I must have taken some of what I said before to heart: today was a great improvement.
I don’t know that I can rope anything down for sure, but I think that what I did with my students was more interesting in general. I know that my sophomores seemed to work much better with the work we did, and we easily filled the time. My juniors are still so rambunctious, and I need to come down harder on them, I think. There’s still so many disruptions that make it difficult to keep everything together, and I haven’t been as strict as I know I need to be about that. I’ve already predicted that my first detentions will come in a junior class, and I think I might just have to make it happen so that the precedent is set and the kid gloves thrown off.
[I have to make a side note here: the juniors have been incredibly open about some of the things they did to the last teacher who didn’t provide enough structure, including but not limited to stealing signs from the classroom and – almost unbelievably, to me – hiding a student inside the podium/lectern that’s still in the classroom. Even as disruptive and even undisciplined they can be for me now, I don’t have anything like that yet. I guess when I start to see pranks being played, that’s a sign that things need to change.

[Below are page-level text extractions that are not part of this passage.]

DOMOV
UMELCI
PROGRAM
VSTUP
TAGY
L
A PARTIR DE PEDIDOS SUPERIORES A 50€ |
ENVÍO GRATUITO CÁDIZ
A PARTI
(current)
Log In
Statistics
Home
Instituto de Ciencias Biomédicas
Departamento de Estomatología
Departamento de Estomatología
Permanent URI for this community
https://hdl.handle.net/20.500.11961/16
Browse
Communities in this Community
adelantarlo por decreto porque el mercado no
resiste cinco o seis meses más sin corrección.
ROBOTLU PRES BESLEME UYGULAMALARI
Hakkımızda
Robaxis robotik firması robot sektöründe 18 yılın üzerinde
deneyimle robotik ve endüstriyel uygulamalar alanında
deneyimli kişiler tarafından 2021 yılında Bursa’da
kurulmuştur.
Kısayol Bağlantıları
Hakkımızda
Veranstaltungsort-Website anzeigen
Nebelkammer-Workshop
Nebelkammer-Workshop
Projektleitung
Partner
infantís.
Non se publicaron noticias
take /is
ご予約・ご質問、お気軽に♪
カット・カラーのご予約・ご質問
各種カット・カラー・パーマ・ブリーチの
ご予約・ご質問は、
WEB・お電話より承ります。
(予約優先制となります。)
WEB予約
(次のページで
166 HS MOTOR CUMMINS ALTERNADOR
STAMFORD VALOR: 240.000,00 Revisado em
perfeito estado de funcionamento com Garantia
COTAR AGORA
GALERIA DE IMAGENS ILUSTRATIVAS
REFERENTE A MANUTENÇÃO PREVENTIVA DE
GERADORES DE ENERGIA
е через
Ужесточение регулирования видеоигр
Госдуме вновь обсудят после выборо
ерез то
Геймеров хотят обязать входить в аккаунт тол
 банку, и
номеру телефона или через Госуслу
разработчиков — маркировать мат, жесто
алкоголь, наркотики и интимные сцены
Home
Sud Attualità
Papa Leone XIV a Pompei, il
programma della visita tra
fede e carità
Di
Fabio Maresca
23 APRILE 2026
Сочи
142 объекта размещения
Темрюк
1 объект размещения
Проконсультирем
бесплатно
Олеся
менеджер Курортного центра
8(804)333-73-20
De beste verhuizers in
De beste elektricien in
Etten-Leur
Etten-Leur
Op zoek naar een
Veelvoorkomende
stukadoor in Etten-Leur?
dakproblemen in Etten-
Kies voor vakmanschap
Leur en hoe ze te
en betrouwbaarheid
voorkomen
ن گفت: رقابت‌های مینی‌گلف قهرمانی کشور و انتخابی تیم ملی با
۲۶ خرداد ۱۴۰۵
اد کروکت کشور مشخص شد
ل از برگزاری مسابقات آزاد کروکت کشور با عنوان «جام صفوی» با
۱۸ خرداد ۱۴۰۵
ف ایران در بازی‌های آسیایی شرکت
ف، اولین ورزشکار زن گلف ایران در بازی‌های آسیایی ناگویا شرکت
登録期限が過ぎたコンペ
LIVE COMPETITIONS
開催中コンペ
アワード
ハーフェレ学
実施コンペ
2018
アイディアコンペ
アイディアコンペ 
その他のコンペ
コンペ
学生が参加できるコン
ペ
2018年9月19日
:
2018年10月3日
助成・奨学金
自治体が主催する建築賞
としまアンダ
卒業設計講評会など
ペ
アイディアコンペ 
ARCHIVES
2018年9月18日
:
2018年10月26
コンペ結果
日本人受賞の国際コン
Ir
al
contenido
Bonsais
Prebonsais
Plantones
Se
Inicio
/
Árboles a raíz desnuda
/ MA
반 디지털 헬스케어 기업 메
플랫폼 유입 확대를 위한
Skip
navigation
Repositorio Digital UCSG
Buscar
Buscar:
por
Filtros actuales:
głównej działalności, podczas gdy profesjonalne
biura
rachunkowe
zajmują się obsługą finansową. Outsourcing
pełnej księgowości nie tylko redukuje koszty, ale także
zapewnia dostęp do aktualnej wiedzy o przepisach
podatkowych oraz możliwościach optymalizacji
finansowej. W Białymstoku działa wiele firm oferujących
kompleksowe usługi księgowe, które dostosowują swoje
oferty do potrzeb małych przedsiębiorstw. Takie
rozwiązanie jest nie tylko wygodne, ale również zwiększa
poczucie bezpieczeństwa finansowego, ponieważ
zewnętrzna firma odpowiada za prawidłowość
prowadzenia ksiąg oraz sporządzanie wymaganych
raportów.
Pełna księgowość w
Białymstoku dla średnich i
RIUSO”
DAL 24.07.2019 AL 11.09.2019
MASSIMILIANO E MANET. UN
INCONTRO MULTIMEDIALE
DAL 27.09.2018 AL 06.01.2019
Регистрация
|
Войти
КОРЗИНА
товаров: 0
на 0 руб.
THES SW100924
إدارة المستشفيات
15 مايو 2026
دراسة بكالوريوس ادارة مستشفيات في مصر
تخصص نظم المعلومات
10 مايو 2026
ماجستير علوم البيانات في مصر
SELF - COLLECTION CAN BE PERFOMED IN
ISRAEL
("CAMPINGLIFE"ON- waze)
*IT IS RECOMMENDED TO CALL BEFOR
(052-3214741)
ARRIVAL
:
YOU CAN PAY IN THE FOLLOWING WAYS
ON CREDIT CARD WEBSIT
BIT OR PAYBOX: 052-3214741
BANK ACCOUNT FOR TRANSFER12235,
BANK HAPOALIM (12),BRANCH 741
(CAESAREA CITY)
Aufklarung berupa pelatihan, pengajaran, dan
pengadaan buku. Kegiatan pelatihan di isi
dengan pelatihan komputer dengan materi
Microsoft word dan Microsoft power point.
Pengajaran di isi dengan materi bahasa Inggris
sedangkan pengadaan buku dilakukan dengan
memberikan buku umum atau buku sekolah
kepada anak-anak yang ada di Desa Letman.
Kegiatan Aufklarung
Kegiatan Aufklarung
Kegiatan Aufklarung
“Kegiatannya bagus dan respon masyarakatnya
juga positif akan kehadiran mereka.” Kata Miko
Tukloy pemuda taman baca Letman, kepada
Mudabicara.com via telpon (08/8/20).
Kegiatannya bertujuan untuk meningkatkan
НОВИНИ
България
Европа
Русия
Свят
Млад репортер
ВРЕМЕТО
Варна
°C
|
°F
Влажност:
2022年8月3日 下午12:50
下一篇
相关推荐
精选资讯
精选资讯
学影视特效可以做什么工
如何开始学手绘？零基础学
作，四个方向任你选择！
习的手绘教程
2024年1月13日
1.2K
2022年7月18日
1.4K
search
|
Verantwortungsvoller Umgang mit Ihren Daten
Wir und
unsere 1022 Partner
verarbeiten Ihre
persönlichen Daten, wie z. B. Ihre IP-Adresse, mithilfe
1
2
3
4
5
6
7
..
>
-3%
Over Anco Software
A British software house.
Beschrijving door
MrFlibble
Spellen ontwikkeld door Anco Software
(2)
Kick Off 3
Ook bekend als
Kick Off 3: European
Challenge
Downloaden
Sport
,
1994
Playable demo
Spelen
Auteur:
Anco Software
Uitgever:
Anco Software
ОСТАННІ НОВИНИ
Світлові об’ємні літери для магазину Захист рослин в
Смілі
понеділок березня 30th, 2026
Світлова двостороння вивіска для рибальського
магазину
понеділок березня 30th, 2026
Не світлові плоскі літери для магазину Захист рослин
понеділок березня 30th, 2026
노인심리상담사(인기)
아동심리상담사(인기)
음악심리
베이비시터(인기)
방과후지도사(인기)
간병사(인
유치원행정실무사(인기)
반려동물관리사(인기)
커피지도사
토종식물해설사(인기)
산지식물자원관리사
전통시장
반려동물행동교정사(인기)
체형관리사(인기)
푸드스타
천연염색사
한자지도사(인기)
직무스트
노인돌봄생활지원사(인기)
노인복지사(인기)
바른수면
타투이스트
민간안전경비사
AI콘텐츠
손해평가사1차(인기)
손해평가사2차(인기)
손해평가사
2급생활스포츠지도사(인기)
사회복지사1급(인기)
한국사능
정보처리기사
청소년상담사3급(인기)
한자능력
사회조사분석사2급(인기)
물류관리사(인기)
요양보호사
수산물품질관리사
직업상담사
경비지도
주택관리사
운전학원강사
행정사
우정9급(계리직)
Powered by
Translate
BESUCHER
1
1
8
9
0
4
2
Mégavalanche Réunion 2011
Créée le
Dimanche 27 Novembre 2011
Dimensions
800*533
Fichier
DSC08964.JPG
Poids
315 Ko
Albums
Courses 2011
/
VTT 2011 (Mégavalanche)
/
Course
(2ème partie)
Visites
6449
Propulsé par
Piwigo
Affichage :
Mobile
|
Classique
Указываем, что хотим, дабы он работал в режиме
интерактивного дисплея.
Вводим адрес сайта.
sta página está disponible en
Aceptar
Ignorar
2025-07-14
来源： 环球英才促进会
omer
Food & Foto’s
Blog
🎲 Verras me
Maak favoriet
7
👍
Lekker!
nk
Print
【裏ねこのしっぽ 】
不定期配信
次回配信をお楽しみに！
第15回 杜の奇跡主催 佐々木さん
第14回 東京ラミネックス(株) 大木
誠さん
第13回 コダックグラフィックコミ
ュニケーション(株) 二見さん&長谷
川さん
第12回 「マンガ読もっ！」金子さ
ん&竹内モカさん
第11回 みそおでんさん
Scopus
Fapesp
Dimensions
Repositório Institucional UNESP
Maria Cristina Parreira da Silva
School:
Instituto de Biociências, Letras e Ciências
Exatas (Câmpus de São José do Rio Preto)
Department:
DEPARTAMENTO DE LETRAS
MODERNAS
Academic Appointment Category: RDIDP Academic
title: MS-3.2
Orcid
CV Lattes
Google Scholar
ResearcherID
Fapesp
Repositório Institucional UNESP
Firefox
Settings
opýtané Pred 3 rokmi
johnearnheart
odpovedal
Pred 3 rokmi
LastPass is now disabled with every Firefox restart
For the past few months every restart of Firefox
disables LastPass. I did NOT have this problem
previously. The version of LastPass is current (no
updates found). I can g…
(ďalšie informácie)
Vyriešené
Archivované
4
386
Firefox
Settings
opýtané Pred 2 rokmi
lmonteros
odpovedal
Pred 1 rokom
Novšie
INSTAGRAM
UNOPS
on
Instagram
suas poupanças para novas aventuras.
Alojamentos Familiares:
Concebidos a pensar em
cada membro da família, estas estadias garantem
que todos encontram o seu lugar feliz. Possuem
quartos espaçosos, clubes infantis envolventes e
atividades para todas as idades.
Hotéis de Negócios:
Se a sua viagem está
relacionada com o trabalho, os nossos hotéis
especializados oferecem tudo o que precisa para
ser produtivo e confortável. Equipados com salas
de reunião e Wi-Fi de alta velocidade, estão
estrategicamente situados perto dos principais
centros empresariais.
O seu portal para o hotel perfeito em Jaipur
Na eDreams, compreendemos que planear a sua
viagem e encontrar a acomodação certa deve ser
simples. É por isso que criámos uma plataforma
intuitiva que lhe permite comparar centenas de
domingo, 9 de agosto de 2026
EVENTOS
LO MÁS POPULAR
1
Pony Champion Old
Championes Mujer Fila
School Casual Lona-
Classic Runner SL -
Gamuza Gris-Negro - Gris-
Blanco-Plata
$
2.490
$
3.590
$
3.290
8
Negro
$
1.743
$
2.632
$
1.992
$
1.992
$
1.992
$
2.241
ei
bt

Although, I did lose my doorstop today…]
In addition to coming down harder on classroom management, I’ve been thinking about ideas to provide some sort of incentive. Because the entire junior classes seem to be pretty unfocused when I have them, I’ve considered making a bargain for better focus and fewer diversions by using one of the tools in my teacher’s tool chest of experience: music. As I discovered last semester at the end of student teaching (and a little earlier for my juniors there), my students responded very well to bringing in a guitar and showing off my abilities as a musician, something that I think teenagers respect.
So here’s my idea – and feel free to give me feedback on this if you think I’m crazy and/or a genius: rather than making a deal outright exchanging the behaviors that I profess to be expecting for a reward (something that hasn’t worked well for me in the past), I would propose that in addition to avoiding the less pleasant aspects of disciplinary measures (i.e. consequences), students could earn the opportunity to nominate and vote on a song that I would then learn (with all of the selection happening well in advance) and play for the students. (Guidelines would be given on the nature of the song, of course.) My prediction is that this could get really silly, like voting for a rap or hip-hop song or some other song that would be somewhat embarrassing to hear me sing (my initial thought was Oops, I Did It Again by Britney Spears for such a song). I would also probably make this the result of a long streak, like setting a non-trivial number of days without any major diversions that are far too tangential.
Now, I might just be setting myself up for an inevitable denial of that incentive; I know that these students in particular tend toward being unfocused and even a little boisterous. (I think that certain classes are just this way, for some inexplicable reason. I’ve noticed it at other schools – my seniors during student teaching were that way in quite a few respects.) But I think that it might be something to help motivate students toward establishing habits that hopefully will make the class easier to deal with. It adds a social element as well, where students who actually think that this incentive is a worthwhile goal will put pressure on the other students who might not be as interested.
Nevertheless, I think it’s something I might consider. I even worked out an arrangement with the music teacher to see about borrowing the electric piano he uses for chorus in case it works out better. (The arrangement entails me doing accompaniment for the chorus for concerts, which I probably would do without getting anything. Conversely, I bet the music teacher would let me use the electric piano even if I weren’t accompanying the chorus because I’d only need it during hours that no one uses it. Still, it works as a nice little reciprocal agreement.)
Now, I just need to make sure that these improvements turn into a pattern, not allowing one good day to make me complacent about the amount of work I need to do. That won’t stop me from being pleased with the progress, of course, but hopefully it will keep my feet firmly grounded so that I can do the real work that I need to do, for my sake and my students’.